I would say that a modest number of items indicates that a site is healthy, and it shows active community involvement.

If I'm reviewing Programmers, and I find what I think is a bad question then I throw a CV on it and move on. But a close vote requires four more community votes in order to support the close. On a lower volume site (like anything other than SO… ) there ought to be some sort of backlog to indicate work needs to be done.

By way of reference, Programmers has been adding more close vote reviewers in the past few months and our average backlog number in the queue has been trending down. That's excellent as it demonstrates more community involvement.

Other review queues don't require as many supporting votes, so they'll clear out faster.

Also remember that there needs to be something in the queue to invite in new reviewers. It can be really hard to pick up suggested edit, late answer, and VLQ reviews on Programmers as those queues are generally pretty quiet.

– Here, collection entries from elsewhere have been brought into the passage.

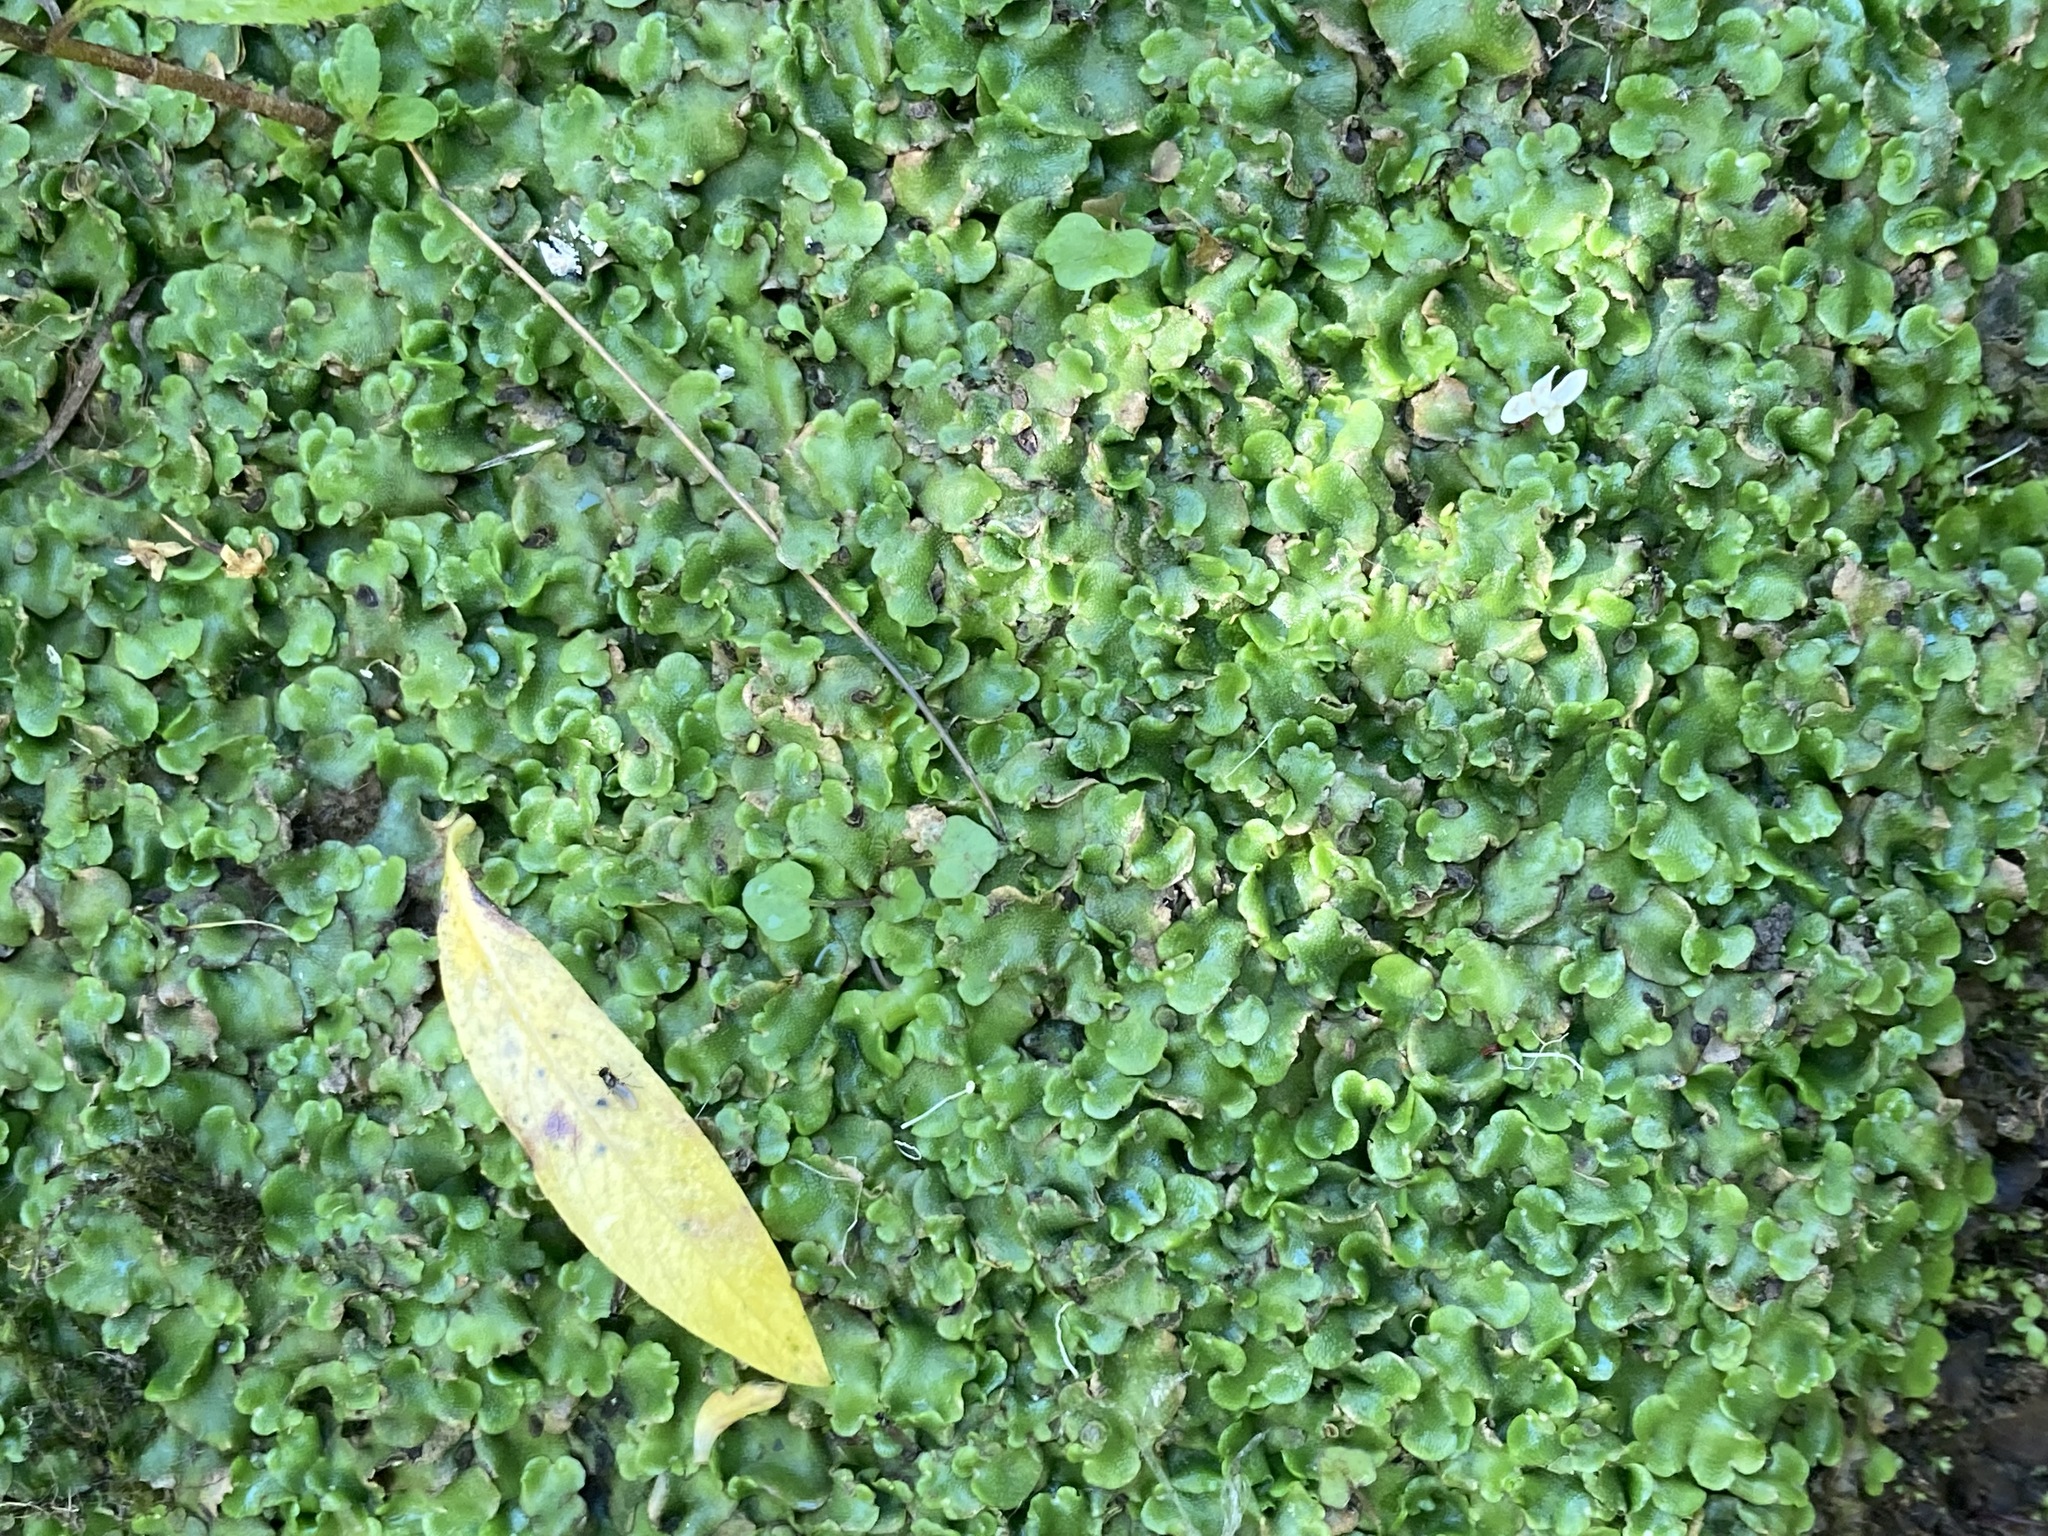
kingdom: Plantae
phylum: Marchantiophyta
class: Marchantiopsida
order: Lunulariales
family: Lunulariaceae
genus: Lunularia
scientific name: Lunularia cruciata
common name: Crescent-cup liverwort
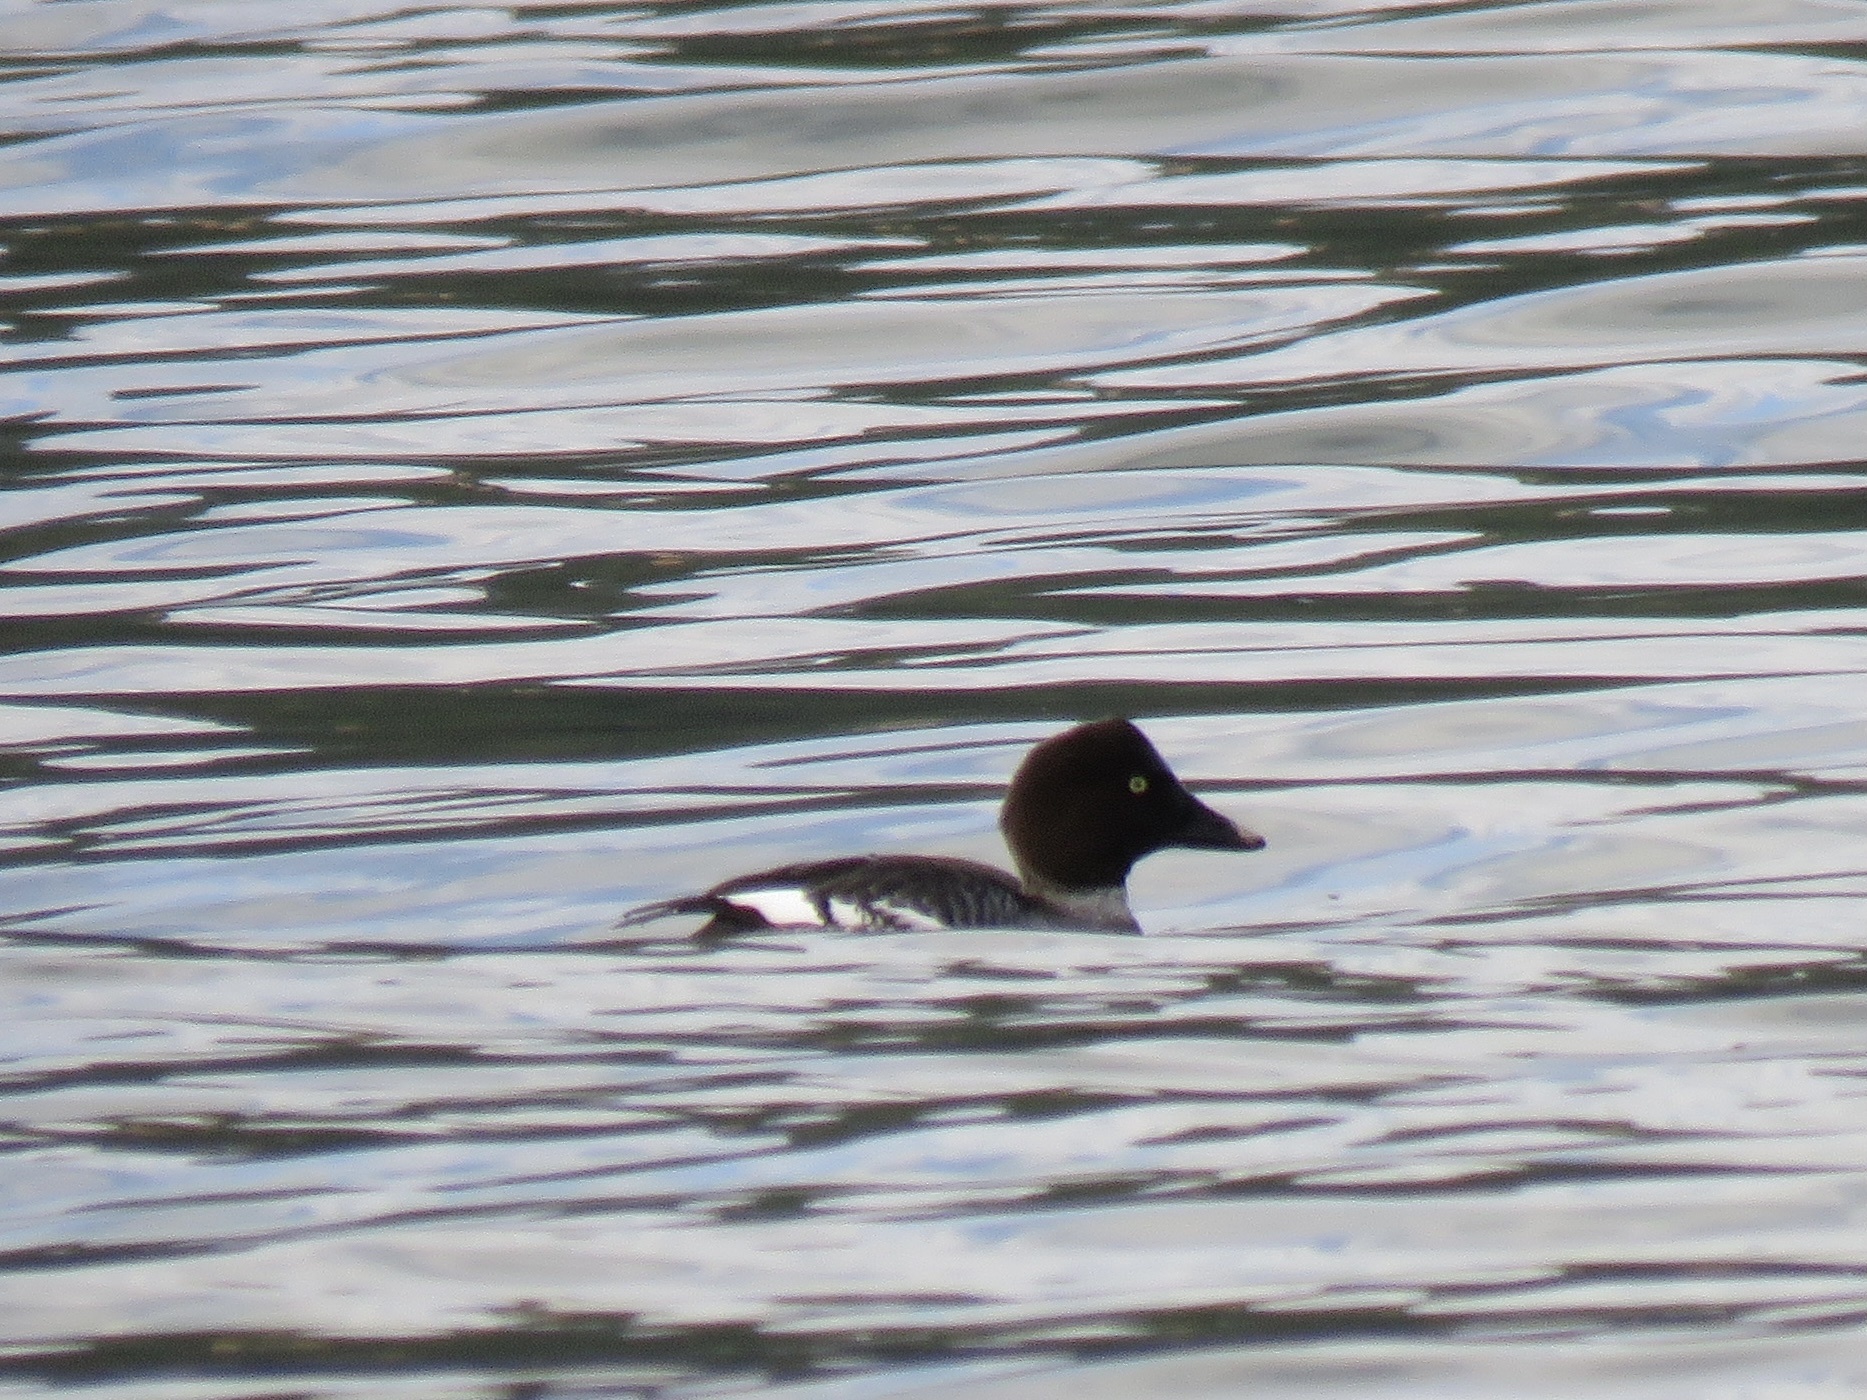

The trick (and this is where my conjecture comes apart a little bit) is to figure out how to define "modest number of items." Too many items in the queue is a sign of needing more community involvement with reviewing. As many posts have lamented, a perceived insurmountable backlog detracts new participants. But you didn't ask how to define modest in this case, and I'm not willing to venture into that minefield this morning. So I'm going to whistle tunelessly while carefully backing away from this corner…

And for the record, I'll happily take more close votes and delete votes on Programmers. Just had to throw that out there.